Bagi Ade, Tauhid Sosial adalah sebuah kekuatan pembebas (liberation).

  • Intelektual Organik: Menyatukan komitmen akademik dengan tanggung jawab sosial yang nyata.
  • Aksi Nyata: Menjadikan keimanan sebagai penggerak untuk menghapus ketimpangan dan memperjuangkan keadilan sosial.

“KAHMI harus diisi oleh insan-insan yang memiliki kedalaman spiritual sekaligus ketajaman analisis. Tauhid kita harus mewujud dalam kebijakan yang berpihak pada kesejahteraan rakyat,” tambahnya dengan tegas.
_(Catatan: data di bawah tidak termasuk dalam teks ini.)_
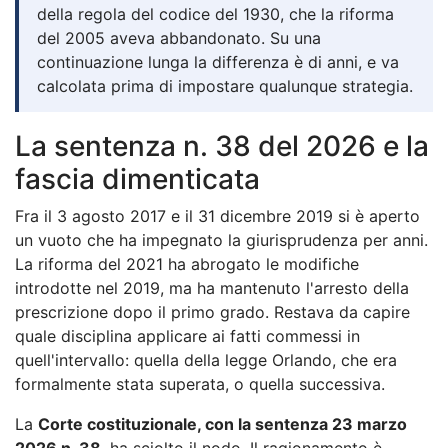
della regola del codice del 1930, che la riforma
del 2005 aveva abbandonato. Su una
continuazione lunga la differenza è di anni, e va
calcolata prima di impostare qualunque strategia.
La sentenza n. 38 del 2026 e la
fascia dimenticata
Fra il 3 agosto 2017 e il 31 dicembre 2019 si è aperto
un vuoto che ha impegnato la giurisprudenza per anni.
La riforma del 2021 ha abrogato le modifiche
introdotte nel 2019, ma ha mantenuto l'arresto della
prescrizione dopo il primo grado. Restava da capire
quale disciplina applicare ai fatti commessi in
quell'intervallo: quella della legge Orlando, che era
formalmente stata superata, o quella successiva.
La
Corte costituzionale, con la sentenza 23 marzo
2026 n. 38
, ha sciolto il nodo. Il ragionamento è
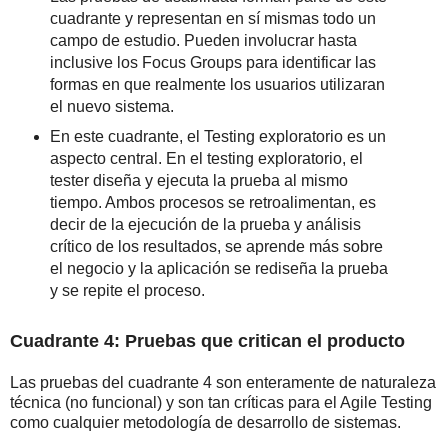
cuadrante y representan en sí mismas todo un
campo de estudio. Pueden involucrar hasta
inclusive los Focus Groups para identificar las
formas en que realmente los usuarios utilizaran
el nuevo sistema.
En este cuadrante, el Testing exploratorio es un
aspecto central. En el testing exploratorio, el
tester diseña y ejecuta la prueba al mismo
tiempo. Ambos procesos se retroalimentan, es
decir de la ejecución de la prueba y análisis
crítico de los resultados, se aprende más sobre
el negocio y la aplicación se rediseña la prueba
y se repite el proceso.
Cuadrante 4: Pruebas que critican el producto
Las pruebas del cuadrante 4 son enteramente de naturaleza
técnica (no funcional) y son tan críticas para el Agile Testing
como cualquier metodología de desarrollo de sistemas.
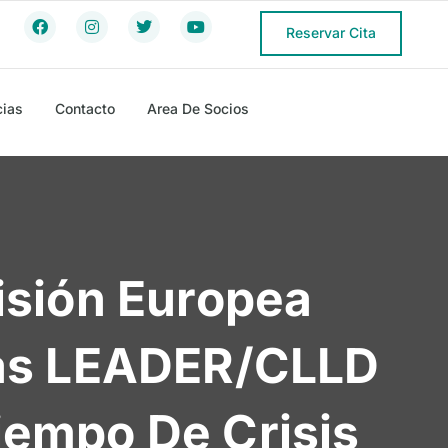
Reservar Cita
cias
Contacto
Area De Socios
isión Europea
das LEADER/CLLD
iempo De Crisis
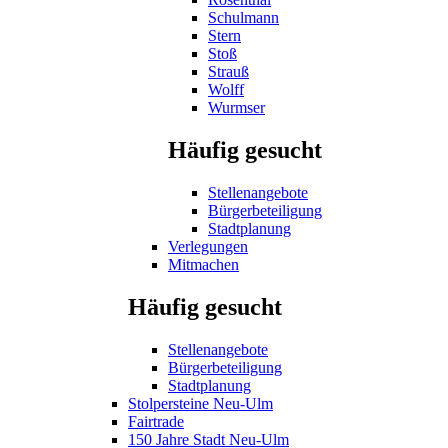
Schulmann
Stern
Stoß
Strauß
Wolff
Wurmser
Häufig gesucht
Stellenangebote
Bürgerbeteiligung
Stadtplanung
Verlegungen
Mitmachen
Häufig gesucht
Stellenangebote
Bürgerbeteiligung
Stadtplanung
Stolpersteine Neu-Ulm
Fairtrade
150 Jahre Stadt Neu-Ulm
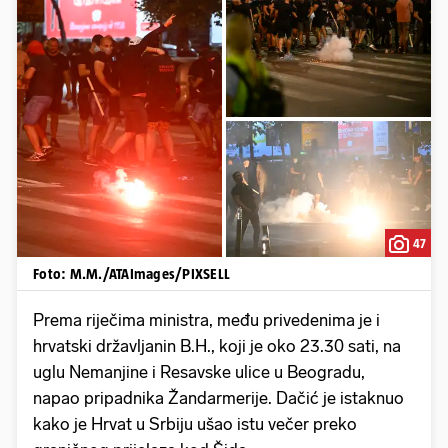
47
Foto: M.M./ATAImages/PIXSELL
Prema riječima ministra, među privedenima je i
hrvatski državljanin B.H., koji je oko 23.30 sati, na
uglu Nemanjine i Resavske ulice u Beogradu,
napao pripadnika Žandarmerije. Dačić je istaknuo
kako je Hrvat u Srbiju ušao istu večer preko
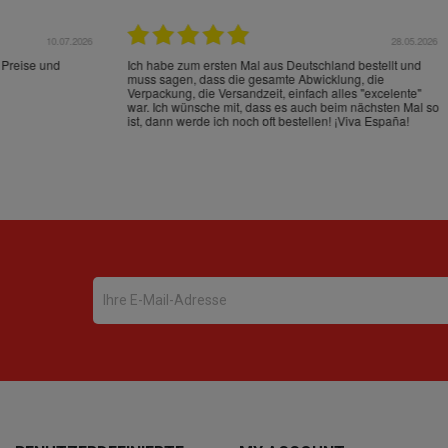
22.05.2026
21.
schrieben und sehr gut
perfect service as always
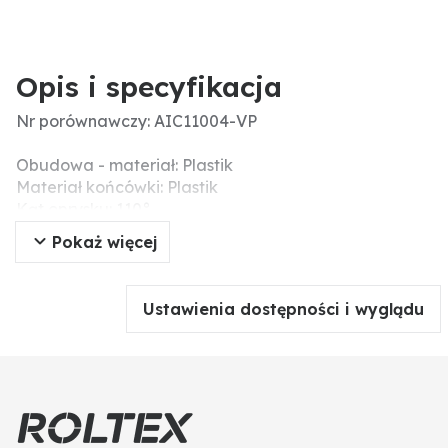
Opis i specyfikacja
Nr porównawczy: AIC11004-VP
Obudowa - materiał: Plastik
Materiał końcówki: Plastik
Kąt oprysku: 110°
Zalecany filtr (liczba oczek): 50
Pokaż więcej
Typ dyszy: Dysza płaskostrumieniowa wtryskiwacza
Dodatkowe informacje: Pasujące adaptery do innych
systemów można znaleźć na stronie XXX.
Ustawienia dostępności i wyglądu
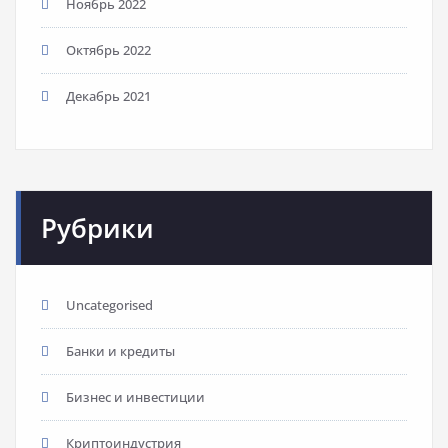
Ноябрь 2022
Октябрь 2022
Декабрь 2021
Рубрики
Uncategorised
Банки и кредиты
Бизнес и инвестиции
Криптоиндустрия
Harapan Baru untuk KAHMI Sumut
Pencalonan Rektor ULB ini diprediksi akan mengubah konstelasi dukungan di Muswil KAHMI Sumut 2026. Dengan latar belakang akademisi yang kuat dan dukungan solid dari basis KAHMI di wilayah Labuhanbatu Raya, Ade Parlaungan Nasution menawarkan kepemimpinan yang bervisi teknokratis namun tetap berpijak pada nilai-nilai dasar perjuangan HMI.

Musyawarah Wilayah (Muswil) KAHMI Sumatera Utara yang akan dilaksanakan pada tanggal 8 Mei 2026 di Parapat, Simalungun diharapkan menjadi ajang adu ide dan gagasan bagi masa depan KAHMI Sumatera Utara yang lebih baik dan berdampak.(Itp AAT).